**Consegna:** Per favore, riporta parola per parola la parte del brano su Orange Street che si apre con le parole contenenti "Il Profeta incontra" e si chiude con "attraversare mezza capitale.".

**Brano proposto:**
┄┄┄┄┄┄┄┄┄┄

Il Profeta incontra The Prince in persona!





In esclusivissima per SkabadiP, la descrizione dell'incontro di Sergio, la memoria storico-documentaristica di SkabadiP, con una leggenda vivente dello Ska...live and direct from Jamaica.





IFacciamo un lungo giro per giungere all’inizio della leggendaria Orange Street. Questa è, infatti, una "one way street" che dal mare porta verso l’entroterra e, nonostante che Brentford Road, in linea d’aria, fosse relativamente vicina, per prenderla dall’inizio (non lontano dagli attracchi del porto di Kingston) Robert ci fa attraversare mezza capitale.
"Siamo proprio dei cazzoni: ci guardiamo attorno come dei turisti al parco giochi", butto là quello che non è un rimprovero a me stesso ma una constatazione.
"Perché, tu come ti senti?" mi interroga Pizza mentre cerca di capire cosa stia fotografando il Carloni fuori dal finestrino dell’auto in movimento.
"Come vuoi che mi senta? Esattamente come un turista in un parco giochi…con la basilare differenza che, io, Disneyland non la tollero".
"Cos’hai fotografato vicino a quel bidone di immondizia?" chiede Pizza;
Marco (senza togliere l’occhio dalla macchina fotografica): "Un cane che somigliava a Pluto".

┄┄┄┄┄┄┄┄┄┄

**Dati grezzi:**
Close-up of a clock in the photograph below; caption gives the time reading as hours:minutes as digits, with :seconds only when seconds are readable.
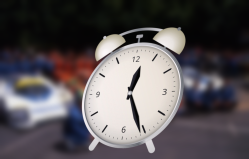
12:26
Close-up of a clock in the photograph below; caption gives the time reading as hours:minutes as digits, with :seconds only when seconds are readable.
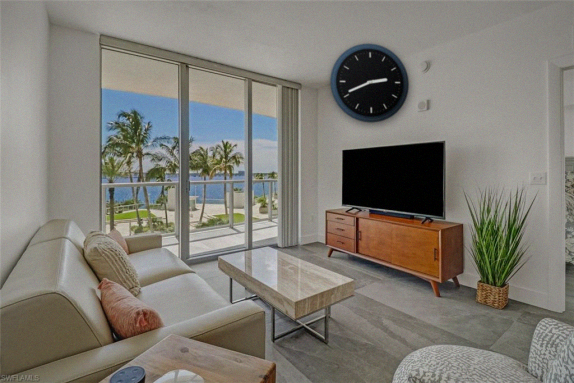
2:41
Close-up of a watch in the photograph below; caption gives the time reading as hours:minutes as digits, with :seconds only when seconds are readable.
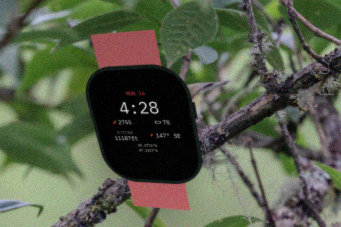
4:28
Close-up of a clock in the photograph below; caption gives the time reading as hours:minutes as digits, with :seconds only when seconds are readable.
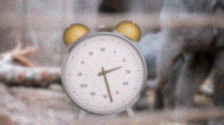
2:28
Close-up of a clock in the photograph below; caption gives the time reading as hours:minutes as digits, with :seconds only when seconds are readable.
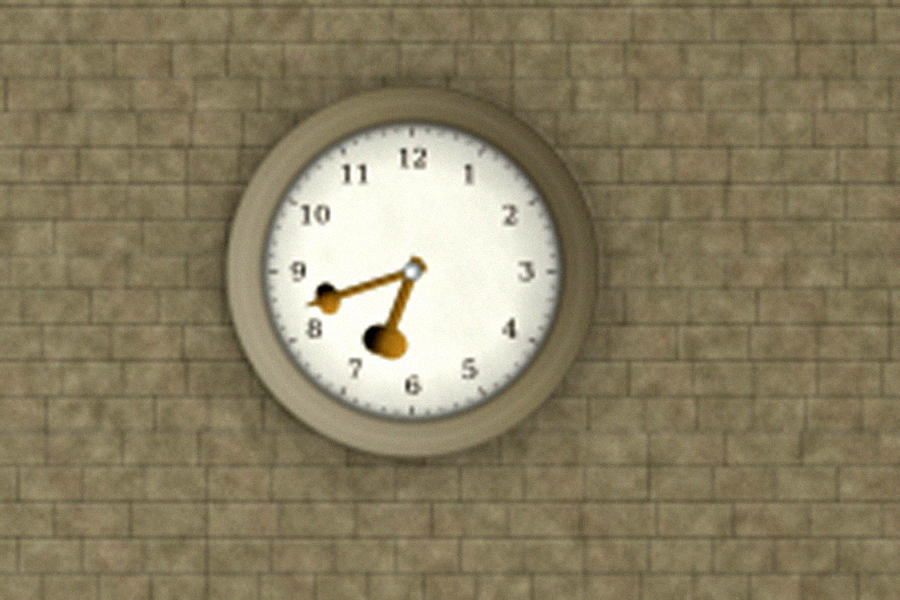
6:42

┄┄┄┄┄┄┄┄┄┄

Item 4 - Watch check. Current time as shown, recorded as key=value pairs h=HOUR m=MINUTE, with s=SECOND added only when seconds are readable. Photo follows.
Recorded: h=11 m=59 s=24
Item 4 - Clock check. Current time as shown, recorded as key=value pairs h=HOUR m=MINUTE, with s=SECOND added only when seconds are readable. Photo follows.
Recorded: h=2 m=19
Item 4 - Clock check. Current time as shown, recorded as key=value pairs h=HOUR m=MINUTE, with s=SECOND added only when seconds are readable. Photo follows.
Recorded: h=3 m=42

┄┄┄┄┄┄┄┄┄┄

**Risultato del compito:**
Il Profeta incontra The Prince in persona!





In esclusivissima per SkabadiP, la descrizione dell'incontro di Sergio, la memoria storico-documentaristica di SkabadiP, con una leggenda vivente dello Ska...live and direct from Jamaica.





IFacciamo un lungo giro per giungere all’inizio della leggendaria Orange Street. Questa è, infatti, una "one way street" che dal mare porta verso l’entroterra e, nonostante che Brentford Road, in linea d’aria, fosse relativamente vicina, per prenderla dall’inizio (non lontano dagli attracchi del porto di Kingston) Robert ci fa attraversare mezza capitale.